Watches: Time Trials
The racetrack in northern Italy where Ferrari has tested each of its new Formula One cars for the last 34 years recently hosted another Ferrari debut: Ferrari Engineered by Panerai, a new line of sporting wristwatches. The collaboration between the Italian watchmaker and Ferrari, which two years ago dissolved its 10-year-long union with Switzerland’s Girard-Perregaux, has produced bold timepieces that are recognizable to Panerai fans yet bear the imprint of the car company.
As the licensor, Ferrari had final say on the designs, which distinctly reference its cars. Subdials recall the dashboard gauges, winding crowns and chrono pushers are knurled knobs also derived from dashboard details, and the deployment buckle is cast to resemble the sleek lines of a Ferrari viewed from above.
Ferrari Engineered by Panerai includes 11 models divided into two collections: Granturismo and Scuderia. The Granturismo dials feature renderings of Ferrari’s prancing-horse logo underscored with the Ferrari name, while each Scuderia dial bears the black-and-yellow, prancing-stallion Ferrari badge. Each line includes a Solotempo with date indicator, a GMT (which indicates a second time zone), and COSC (Contrôle Officiel Suisse des Chronomètres) certified Chronograph and Rattrapante chronograph models. Panerai produced the OP XVIII automatic movements by modifying Valjoux 7750s. Prices range from about $5,300 for stainless steel models to about $21,800 for a pink gold chronograph. The special-edition piece—a GMT powered by Panerai’s recently introduced, in-house, eight-day manual movement in a pink gold case—will cost $26,500. The new Ferrari collection will be available this summer through Panerai boutiques, authorized dealers, and Ferrari stores, though not at Ferrari automobile dealerships.

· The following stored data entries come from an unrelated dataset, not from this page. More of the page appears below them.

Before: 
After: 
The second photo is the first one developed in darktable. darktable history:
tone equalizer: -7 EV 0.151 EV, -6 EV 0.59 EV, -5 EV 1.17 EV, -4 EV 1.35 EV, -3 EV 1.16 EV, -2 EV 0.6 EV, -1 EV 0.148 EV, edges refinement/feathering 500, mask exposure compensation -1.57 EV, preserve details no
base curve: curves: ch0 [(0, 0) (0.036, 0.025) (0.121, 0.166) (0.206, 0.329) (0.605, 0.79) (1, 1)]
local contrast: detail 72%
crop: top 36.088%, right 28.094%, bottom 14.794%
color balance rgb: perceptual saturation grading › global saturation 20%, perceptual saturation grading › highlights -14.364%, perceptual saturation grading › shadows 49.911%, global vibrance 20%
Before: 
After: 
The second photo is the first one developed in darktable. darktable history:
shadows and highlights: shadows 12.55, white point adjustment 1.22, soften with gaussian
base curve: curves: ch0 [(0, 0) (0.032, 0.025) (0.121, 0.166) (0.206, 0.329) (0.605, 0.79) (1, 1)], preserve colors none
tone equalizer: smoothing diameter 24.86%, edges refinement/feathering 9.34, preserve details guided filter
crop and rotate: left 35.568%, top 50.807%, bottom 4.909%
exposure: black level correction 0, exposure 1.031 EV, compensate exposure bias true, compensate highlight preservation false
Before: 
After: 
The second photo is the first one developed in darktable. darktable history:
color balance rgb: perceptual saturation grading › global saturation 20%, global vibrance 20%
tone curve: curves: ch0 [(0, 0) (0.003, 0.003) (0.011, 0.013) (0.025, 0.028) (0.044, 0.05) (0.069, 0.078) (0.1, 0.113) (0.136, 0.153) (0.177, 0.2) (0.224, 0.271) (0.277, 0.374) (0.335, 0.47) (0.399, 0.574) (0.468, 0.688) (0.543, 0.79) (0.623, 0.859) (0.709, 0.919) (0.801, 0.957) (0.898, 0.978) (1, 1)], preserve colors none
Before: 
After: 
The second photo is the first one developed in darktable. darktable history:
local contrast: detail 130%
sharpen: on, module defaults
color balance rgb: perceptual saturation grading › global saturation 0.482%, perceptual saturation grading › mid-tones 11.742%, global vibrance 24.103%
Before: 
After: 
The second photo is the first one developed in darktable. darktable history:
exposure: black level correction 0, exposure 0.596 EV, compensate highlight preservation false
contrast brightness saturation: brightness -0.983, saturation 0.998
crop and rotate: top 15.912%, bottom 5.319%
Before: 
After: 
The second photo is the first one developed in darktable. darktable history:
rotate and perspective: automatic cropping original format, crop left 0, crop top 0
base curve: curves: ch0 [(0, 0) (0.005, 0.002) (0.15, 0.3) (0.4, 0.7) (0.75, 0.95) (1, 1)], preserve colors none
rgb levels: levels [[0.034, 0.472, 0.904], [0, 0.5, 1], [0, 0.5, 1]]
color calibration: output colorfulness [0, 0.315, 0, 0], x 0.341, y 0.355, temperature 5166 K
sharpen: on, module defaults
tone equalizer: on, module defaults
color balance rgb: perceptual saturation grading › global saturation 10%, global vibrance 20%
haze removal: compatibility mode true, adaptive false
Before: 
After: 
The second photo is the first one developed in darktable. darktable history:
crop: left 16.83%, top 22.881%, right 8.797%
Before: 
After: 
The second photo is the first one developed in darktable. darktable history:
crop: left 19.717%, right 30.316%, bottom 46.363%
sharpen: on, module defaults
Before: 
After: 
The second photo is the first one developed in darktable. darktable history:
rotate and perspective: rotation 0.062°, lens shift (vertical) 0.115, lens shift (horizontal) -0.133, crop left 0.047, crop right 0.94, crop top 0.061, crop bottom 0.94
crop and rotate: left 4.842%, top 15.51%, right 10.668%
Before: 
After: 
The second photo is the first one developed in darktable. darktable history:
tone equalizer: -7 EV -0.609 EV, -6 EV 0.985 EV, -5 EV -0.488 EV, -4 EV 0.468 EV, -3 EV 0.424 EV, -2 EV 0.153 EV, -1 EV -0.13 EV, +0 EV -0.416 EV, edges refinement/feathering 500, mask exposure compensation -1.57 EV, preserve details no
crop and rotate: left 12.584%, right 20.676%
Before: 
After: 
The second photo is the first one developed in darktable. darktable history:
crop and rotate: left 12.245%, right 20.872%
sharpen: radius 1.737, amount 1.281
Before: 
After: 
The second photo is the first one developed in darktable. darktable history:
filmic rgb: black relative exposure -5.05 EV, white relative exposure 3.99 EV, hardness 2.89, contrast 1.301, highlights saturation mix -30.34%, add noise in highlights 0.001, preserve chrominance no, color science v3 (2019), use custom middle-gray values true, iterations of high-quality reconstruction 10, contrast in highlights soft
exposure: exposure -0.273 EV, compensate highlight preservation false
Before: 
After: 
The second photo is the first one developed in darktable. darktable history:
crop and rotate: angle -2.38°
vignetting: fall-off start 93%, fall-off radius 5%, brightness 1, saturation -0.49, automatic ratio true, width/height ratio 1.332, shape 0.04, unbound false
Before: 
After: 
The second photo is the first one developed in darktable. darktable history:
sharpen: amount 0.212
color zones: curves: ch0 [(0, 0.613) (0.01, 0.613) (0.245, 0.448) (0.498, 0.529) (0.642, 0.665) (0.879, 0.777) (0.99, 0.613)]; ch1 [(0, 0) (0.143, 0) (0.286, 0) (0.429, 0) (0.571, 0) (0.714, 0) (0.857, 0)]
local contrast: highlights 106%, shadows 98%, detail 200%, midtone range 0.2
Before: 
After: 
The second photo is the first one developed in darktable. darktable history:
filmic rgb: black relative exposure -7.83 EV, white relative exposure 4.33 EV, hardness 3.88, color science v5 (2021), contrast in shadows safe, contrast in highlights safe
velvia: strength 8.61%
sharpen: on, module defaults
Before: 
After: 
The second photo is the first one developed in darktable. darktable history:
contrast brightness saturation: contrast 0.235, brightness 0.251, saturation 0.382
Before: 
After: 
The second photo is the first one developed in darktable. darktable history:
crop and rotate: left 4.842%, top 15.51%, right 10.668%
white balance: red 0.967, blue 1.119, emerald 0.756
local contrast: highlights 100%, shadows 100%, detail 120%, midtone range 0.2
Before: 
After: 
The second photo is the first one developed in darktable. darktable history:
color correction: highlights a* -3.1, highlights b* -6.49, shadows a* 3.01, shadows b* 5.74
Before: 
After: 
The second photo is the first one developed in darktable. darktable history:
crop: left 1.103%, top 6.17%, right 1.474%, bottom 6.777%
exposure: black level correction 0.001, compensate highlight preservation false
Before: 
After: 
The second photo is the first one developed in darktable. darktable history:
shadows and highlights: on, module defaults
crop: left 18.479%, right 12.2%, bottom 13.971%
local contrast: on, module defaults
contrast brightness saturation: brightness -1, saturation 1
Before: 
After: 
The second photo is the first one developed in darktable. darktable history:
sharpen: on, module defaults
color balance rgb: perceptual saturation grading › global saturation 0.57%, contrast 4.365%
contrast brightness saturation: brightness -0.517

Panerai, provider of watches for Italian navy divers from the early 1900s until the 1960s, is known for its rugged 40 mm and 44 mm Luminors and for its more refined Radiomirs, which are distinguished by their tapered crowns. The new collection displays the watchmaker’s characteristic oversize styling, with cases measuring 45 mm, but the Panerai name can be found only on the casebacks and guarantee cards. The message is simple: This is a Ferrari watch. “Ferrari and Panerai have connoisseurs in common,” explains Panerai CEO Angelo Bonati. “It’s not only Ferrari owners, but passionate collectors—the same target as Panerai owners, but a larger one.” Panerai will produce approximately 7,000 Ferrari watches, which is more than the annual output of Ferrari cars.
Some Paneristi (a term for Panerai fanatics, derived from Ferraristi) may question whether a licensed collection such as this one will dilute the exclusivity of the Panerai brand, but at least one collector has no such concerns. “I applaud Panerai for taking a risk with this line,” says John Backus, a venture capitalist from Virginia. “Panerai has a very successful business—their demand outstrips their supply, so they didn’t have to do this. Any departure poses a risk for the brand, but there is logic here: Both are Italian, both are rugged in a sense, and both are exotic.”